*Source data:*
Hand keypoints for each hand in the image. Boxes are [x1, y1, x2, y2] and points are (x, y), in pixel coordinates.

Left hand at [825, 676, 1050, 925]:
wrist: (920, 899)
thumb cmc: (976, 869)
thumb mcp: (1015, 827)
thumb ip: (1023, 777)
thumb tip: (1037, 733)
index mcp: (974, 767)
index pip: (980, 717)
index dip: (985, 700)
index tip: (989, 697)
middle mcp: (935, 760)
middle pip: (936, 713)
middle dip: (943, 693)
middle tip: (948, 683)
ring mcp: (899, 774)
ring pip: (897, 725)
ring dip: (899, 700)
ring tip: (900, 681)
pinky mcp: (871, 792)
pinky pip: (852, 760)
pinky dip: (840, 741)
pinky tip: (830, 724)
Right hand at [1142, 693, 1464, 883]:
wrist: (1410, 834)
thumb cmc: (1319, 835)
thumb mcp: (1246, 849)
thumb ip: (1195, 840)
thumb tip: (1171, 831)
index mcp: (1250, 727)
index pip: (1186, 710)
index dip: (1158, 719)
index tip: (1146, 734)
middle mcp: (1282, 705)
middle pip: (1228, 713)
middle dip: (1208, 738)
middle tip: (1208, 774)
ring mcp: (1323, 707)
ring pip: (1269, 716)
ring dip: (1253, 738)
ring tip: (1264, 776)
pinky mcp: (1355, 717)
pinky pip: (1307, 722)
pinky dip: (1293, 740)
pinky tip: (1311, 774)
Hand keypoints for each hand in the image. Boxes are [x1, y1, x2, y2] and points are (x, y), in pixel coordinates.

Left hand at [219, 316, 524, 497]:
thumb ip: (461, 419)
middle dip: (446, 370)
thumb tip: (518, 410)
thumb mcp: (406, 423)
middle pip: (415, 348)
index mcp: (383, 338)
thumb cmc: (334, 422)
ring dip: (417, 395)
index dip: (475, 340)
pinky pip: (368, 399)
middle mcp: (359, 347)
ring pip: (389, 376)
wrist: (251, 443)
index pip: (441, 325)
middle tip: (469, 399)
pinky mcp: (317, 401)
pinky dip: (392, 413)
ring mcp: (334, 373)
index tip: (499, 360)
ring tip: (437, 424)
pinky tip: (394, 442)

*Your objective:*
Please go through the material and return each line where the word "ring" appears.

*Response area:*
ring mcp: (899, 774)
ring pip: (897, 725)
ring dip: (899, 700)
ring tip: (900, 681)
ring mcp: (1323, 707)
ring pip: (1269, 716)
ring dip: (1253, 738)
ring tip: (1264, 776)
ring dip: (417, 395)
ring pip: (389, 376)
ring mcp: (334, 373)
ring tip: (437, 424)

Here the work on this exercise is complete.